» Task requirements
Copy every entry word for word, but skip the pictures.

» Input for this task
BEGIN

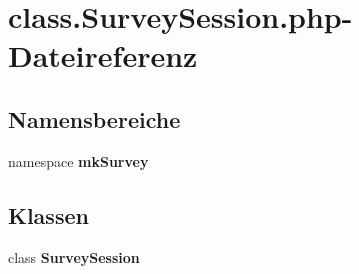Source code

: \section{class.SurveySession.php-Dateireferenz}
\label{class_8SurveySession_8php}
\subsection*{Namensbereiche}
\begin{CompactItemize}
\item 
namespace {\bf mkSurvey}
\end{CompactItemize}
\subsection*{Klassen}
\begin{CompactItemize}
\item 
class {\bf SurveySession}
\end{CompactItemize}
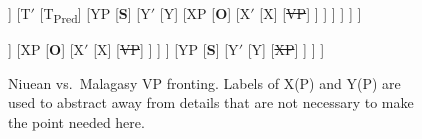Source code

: \documentclass[output=paper,colorlinks,citecolor=brown,
]{langscibook}
\begin{document}
\begin{figure}
    \centering
\begin{forest}
[TP 
	[VP\textsubscript{Pred},tikz={\node [draw,inner sep=0,fit to=tree]{};}
		[\textbf{V}]
		[\sout{O}] 
	]
	[T$'$
		[T\textsubscript{Pred}]  
		[YP [\textbf{S}] 
			[Y$'$ 
				[Y] 
				[XP 
					[\textbf{O}]
					[X$'$  
						[X] 
						[\sout{VP}] 
					]
				]
			]
		]
	]
]
\end{forest}\hfill
\begin{forest}
[YP,s sep=1cm
	[XP,tikz={\node [draw,inner sep=0pt,fit to=tree]{};} 
		[VP,tikz={\node [draw,inner sep=-2pt,fit to=tree]{};}
			[\textbf{V}]
			[\sout{O}]
		]	 
		[XP 
			[\textbf{O}]
			[X$'$  
				[X] 
				[\sout{VP}]
			]
		]
	] 
	[YP 
		[\textbf{S}]
		[Y$'$ 
			[Y] 
			[\sout{XP}]
		]
	]
]
\end{forest}
    \label{ex:NvsM}
    \label{ex:NvsMtrees}
    \caption[Niuean vs.\ Malagasy VP fronting]{Niuean vs.\ Malagasy VP fronting. Labels of X(P) and Y(P) are used to abstract away from details that are not necessary to make the point needed here.}
\end{figure}
  
\end{document}
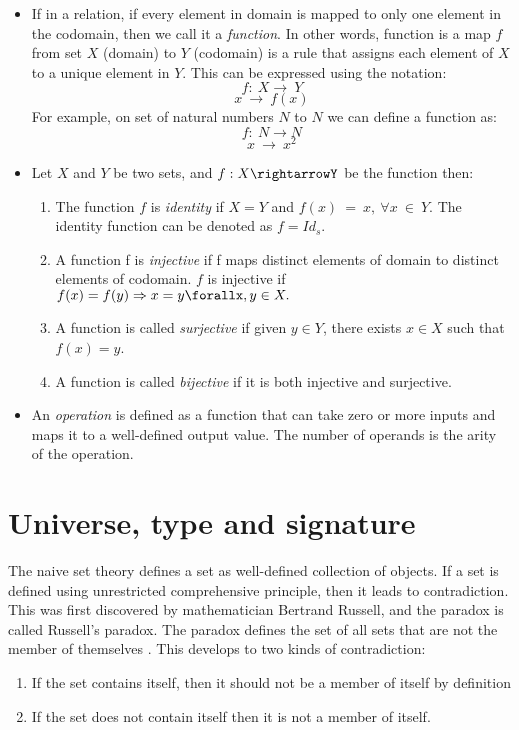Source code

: \begin{itemize}
\item
If in a relation, if every element in domain is mapped to only one element in
the codomain, then we call it a \emph{function}. In other words, function is a
map $f$ from set $X$ (domain) to $Y$ (codomain) is a rule that assigns each
element of $X$ to a unique element in $Y$. This can be expressed using the notation:
\[f:\ X \rightarrow\ Y\]
\[x \ \rightarrow\ f(x)\]
For example, on set of natural numbers $N$ to $N$ we can define a function as:
\[f:\ N \rightarrow N\]
\[x \ \rightarrow\ x^{2}\]   
\item Let $X$ and $Y$ be two sets, and $f:X\rightarrowY$ be the function then:
\begin{enumerate}
    \item The function $f$ is \textit{identity} if $X=Y$ and $f(x)\ =\ x,\ \forall x\ \in
    \ Y$. The identity function can be denoted as $f=Id_s$.
    \item A function f is \emph{injective} if f maps distinct elements of domain to
    distinct elements of codomain. $f$ is injective if $f(x)=f(y) \Rightarrow x = y \forallx,y \in X.$
    \item A function is called \emph{surjective} if given $y \in Y$, there
    exists $x\in X$ such that $f(x) = y$.
    \item A function is called \emph{bijective} if it is both injective and surjective.
\end{enumerate}
\item
An \emph{operation} is defined as a function that can take zero or more inputs
and maps it to a well-defined output value. The number of operands is the arity
of the operation.
\end{itemize}

\section{Universe, type and signature}
The naive set theory defines a set as well-defined collection of objects. If a
set is defined using unrestricted comprehensive
principle\cite{enwiki:1125383109}, then it leads to contradiction. This was
first discovered by mathematician Bertrand Russell, and the paradox is called
Russell's paradox. The paradox defines the set of all sets that are not the
member of themselves \cite{russelPara}. This develops to two kinds of
contradiction:
\begin{enumerate}
\item If the set contains itself, then it should not be a member of itself by
definition
\item If the set does not contain itself then it is not a member of itself.
\end{enumerate}

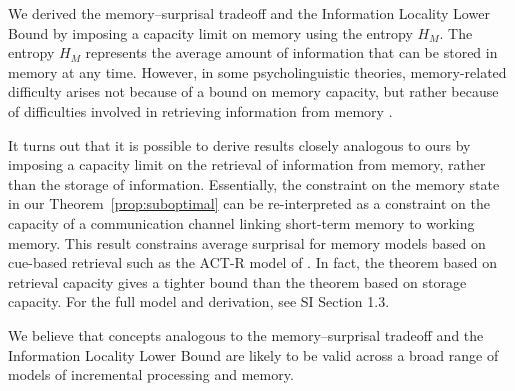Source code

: We derived the memory--surprisal tradeoff and the Information Locality Lower Bound by imposing a capacity limit on memory using the entropy $H_M$. The entropy $H_M$ represents the average amount of information that can be stored in memory at any time. However, in some psycholinguistic theories, memory-related difficulty arises not because of a bound on memory capacity, but rather because of difficulties involved in retrieving information from memory \citep{mcelree2000sentence,lewis-activation-based-2005,nicenboim2018models,vasishth2019computational}. 

It turns out that it is possible to derive results closely analogous to ours by imposing a capacity limit on the retrieval of information from memory, rather than the storage of information. Essentially, the constraint on the memory state in our Theorem~\ref{prop:suboptimal} can be re-interpreted as a constraint on the capacity of a communication channel linking short-term memory to working memory. This result constrains average surprisal for memory models based on cue-based retrieval such as the ACT-R model of \citet{lewis-activation-based-2005}. In fact, the theorem based on retrieval capacity gives a tighter bound than the theorem based on storage capacity. For the full model and derivation, see SI Section 1.3. 

We believe that concepts analogous to the memory--surprisal tradeoff and the Information Locality Lower Bound are likely to be valid across a broad range of models of incremental processing and memory.
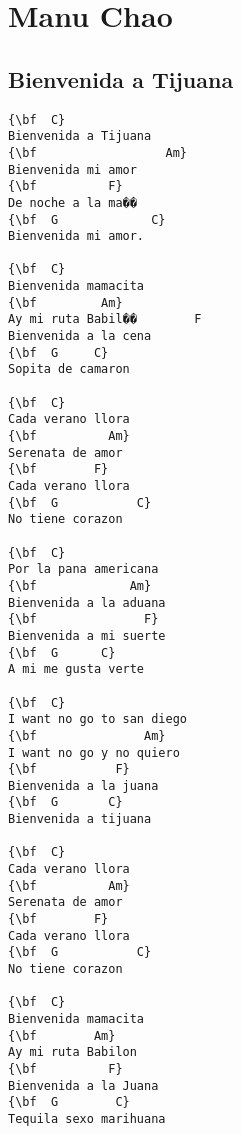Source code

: \documentclass[a4paper]{article}
\begin{document}
\section{Manu Chao}
\subsection{Bienvenida a Tijuana}
\begin{multicols}{2}\begin{Verbatim}[commandchars=\\\{\}]
{\bf  C}
Bienvenida a Tijuana
{\bf                  Am}
Bienvenida mi amor
{\bf  		  F}
De noche a la ma��
{\bf  G             C}
Bienvenida mi amor. 

{\bf  C}
Bienvenida mamacita
{\bf  		 Am}
Ay mi ruta Babil��		  F
Bienvenida a la cena 
{\bf  G		C}
Sopita de camaron

{\bf  C}
Cada verano llora
{\bf  	      Am}
Serenata de amor
{\bf  		F}
Cada verano llora
{\bf  G           C}
No tiene corazon

{\bf  C}
Por la pana americana
{\bf  		     Am}
Bienvenida a la aduana
{\bf  		       F}
Bienvenida a mi suerte 
{\bf  G		 C}
A mi me gusta verte

{\bf  C}
I want no go to san diego
{\bf  		       Am}
I want no go y no quiero
{\bf  		   F}
Bienvenida a la juana 
{\bf  G		  C}
Bienvenida a tijuana

{\bf  C}
Cada verano llora
{\bf  	      Am}
Serenata de amor
{\bf  		F}
Cada verano llora
{\bf  G           C}
No tiene corazon

{\bf  C}
Bienvenida mamacita
{\bf  		Am}
Ay mi ruta Babilon
{\bf  		  F}
Bienvenida a la Juana 
{\bf  G		   C}
Tequila sexo marihuana

\end{Verbatim}
\end{multicols}\newpage
\end{document}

END

» Exercise output
Source code

: \section{class.SurveySession.php-Dateireferenz}
\label{class_8SurveySession_8php}
\subsection*{Namensbereiche}
\begin{CompactItemize}
\item 
namespace {\bf mkSurvey}
\end{CompactItemize}
\subsection*{Klassen}
\begin{CompactItemize}
\item 
class {\bf SurveySession}
\end{CompactItemize}
Source code

: \documentclass[output=paper,colorlinks,citecolor=brown,
]{langscibook}
\begin{document}
\begin{figure}
    \centering
\begin{forest}
[TP 
	[VP\textsubscript{Pred},tikz={\node [draw,inner sep=0,fit to=tree]{};}
		[\textbf{V}]
		[\sout{O}] 
	]
	[T$'$
		[T\textsubscript{Pred}]  
		[YP [\textbf{S}] 
			[Y$'$ 
				[Y] 
				[XP 
					[\textbf{O}]
					[X$'$  
						[X] 
						[\sout{VP}] 
					]
				]
			]
		]
	]
]
\end{forest}\hfill
\begin{forest}
[YP,s sep=1cm
	[XP,tikz={\node [draw,inner sep=0pt,fit to=tree]{};} 
		[VP,tikz={\node [draw,inner sep=-2pt,fit to=tree]{};}
			[\textbf{V}]
			[\sout{O}]
		]	 
		[XP 
			[\textbf{O}]
			[X$'$  
				[X] 
				[\sout{VP}]
			]
		]
	] 
	[YP 
		[\textbf{S}]
		[Y$'$ 
			[Y] 
			[\sout{XP}]
		]
	]
]
\end{forest}
    \label{ex:NvsM}
    \label{ex:NvsMtrees}
    \caption[Niuean vs.\ Malagasy VP fronting]{Niuean vs.\ Malagasy VP fronting. Labels of X(P) and Y(P) are used to abstract away from details that are not necessary to make the point needed here.}
\end{figure}
  
\end{document}
Source code

: \begin{itemize}
\item
If in a relation, if every element in domain is mapped to only one element in
the codomain, then we call it a \emph{function}. In other words, function is a
map $f$ from set $X$ (domain) to $Y$ (codomain) is a rule that assigns each
element of $X$ to a unique element in $Y$. This can be expressed using the notation:
\[f:\ X \rightarrow\ Y\]
\[x \ \rightarrow\ f(x)\]
For example, on set of natural numbers $N$ to $N$ we can define a function as:
\[f:\ N \rightarrow N\]
\[x \ \rightarrow\ x^{2}\]   
\item Let $X$ and $Y$ be two sets, and $f:X\rightarrowY$ be the function then:
\begin{enumerate}
    \item The function $f$ is \textit{identity} if $X=Y$ and $f(x)\ =\ x,\ \forall x\ \in
    \ Y$. The identity function can be denoted as $f=Id_s$.
    \item A function f is \emph{injective} if f maps distinct elements of domain to
    distinct elements of codomain. $f$ is injective if $f(x)=f(y) \Rightarrow x = y \forallx,y \in X.$
    \item A function is called \emph{surjective} if given $y \in Y$, there
    exists $x\in X$ such that $f(x) = y$.
    \item A function is called \emph{bijective} if it is both injective and surjective.
\end{enumerate}
\item
An \emph{operation} is defined as a function that can take zero or more inputs
and maps it to a well-defined output value. The number of operands is the arity
of the operation.
\end{itemize}

\section{Universe, type and signature}
The naive set theory defines a set as well-defined collection of objects. If a
set is defined using unrestricted comprehensive
principle\cite{enwiki:1125383109}, then it leads to contradiction. This was
first discovered by mathematician Bertrand Russell, and the paradox is called
Russell's paradox. The paradox defines the set of all sets that are not the
member of themselves \cite{russelPara}. This develops to two kinds of
contradiction:
\begin{enumerate}
\item If the set contains itself, then it should not be a member of itself by
definition
\item If the set does not contain itself then it is not a member of itself.
\end{enumerate}

Source code

: We derived the memory--surprisal tradeoff and the Information Locality Lower Bound by imposing a capacity limit on memory using the entropy $H_M$. The entropy $H_M$ represents the average amount of information that can be stored in memory at any time. However, in some psycholinguistic theories, memory-related difficulty arises not because of a bound on memory capacity, but rather because of difficulties involved in retrieving information from memory \citep{mcelree2000sentence,lewis-activation-based-2005,nicenboim2018models,vasishth2019computational}. 

It turns out that it is possible to derive results closely analogous to ours by imposing a capacity limit on the retrieval of information from memory, rather than the storage of information. Essentially, the constraint on the memory state in our Theorem~\ref{prop:suboptimal} can be re-interpreted as a constraint on the capacity of a communication channel linking short-term memory to working memory. This result constrains average surprisal for memory models based on cue-based retrieval such as the ACT-R model of \citet{lewis-activation-based-2005}. In fact, the theorem based on retrieval capacity gives a tighter bound than the theorem based on storage capacity. For the full model and derivation, see SI Section 1.3. 

We believe that concepts analogous to the memory--surprisal tradeoff and the Information Locality Lower Bound are likely to be valid across a broad range of models of incremental processing and memory.
Source code

: \documentclass[a4paper]{article}
\begin{document}
\section{Manu Chao}
\subsection{Bienvenida a Tijuana}
\begin{multicols}{2}\begin{Verbatim}[commandchars=\\\{\}]
{\bf  C}
Bienvenida a Tijuana
{\bf                  Am}
Bienvenida mi amor
{\bf  		  F}
De noche a la ma��
{\bf  G             C}
Bienvenida mi amor. 

{\bf  C}
Bienvenida mamacita
{\bf  		 Am}
Ay mi ruta Babil��		  F
Bienvenida a la cena 
{\bf  G		C}
Sopita de camaron

{\bf  C}
Cada verano llora
{\bf  	      Am}
Serenata de amor
{\bf  		F}
Cada verano llora
{\bf  G           C}
No tiene corazon

{\bf  C}
Por la pana americana
{\bf  		     Am}
Bienvenida a la aduana
{\bf  		       F}
Bienvenida a mi suerte 
{\bf  G		 C}
A mi me gusta verte

{\bf  C}
I want no go to san diego
{\bf  		       Am}
I want no go y no quiero
{\bf  		   F}
Bienvenida a la juana 
{\bf  G		  C}
Bienvenida a tijuana

{\bf  C}
Cada verano llora
{\bf  	      Am}
Serenata de amor
{\bf  		F}
Cada verano llora
{\bf  G           C}
No tiene corazon

{\bf  C}
Bienvenida mamacita
{\bf  		Am}
Ay mi ruta Babilon
{\bf  		  F}
Bienvenida a la Juana 
{\bf  G		   C}
Tequila sexo marihuana

\end{Verbatim}
\end{multicols}\newpage
\end{document}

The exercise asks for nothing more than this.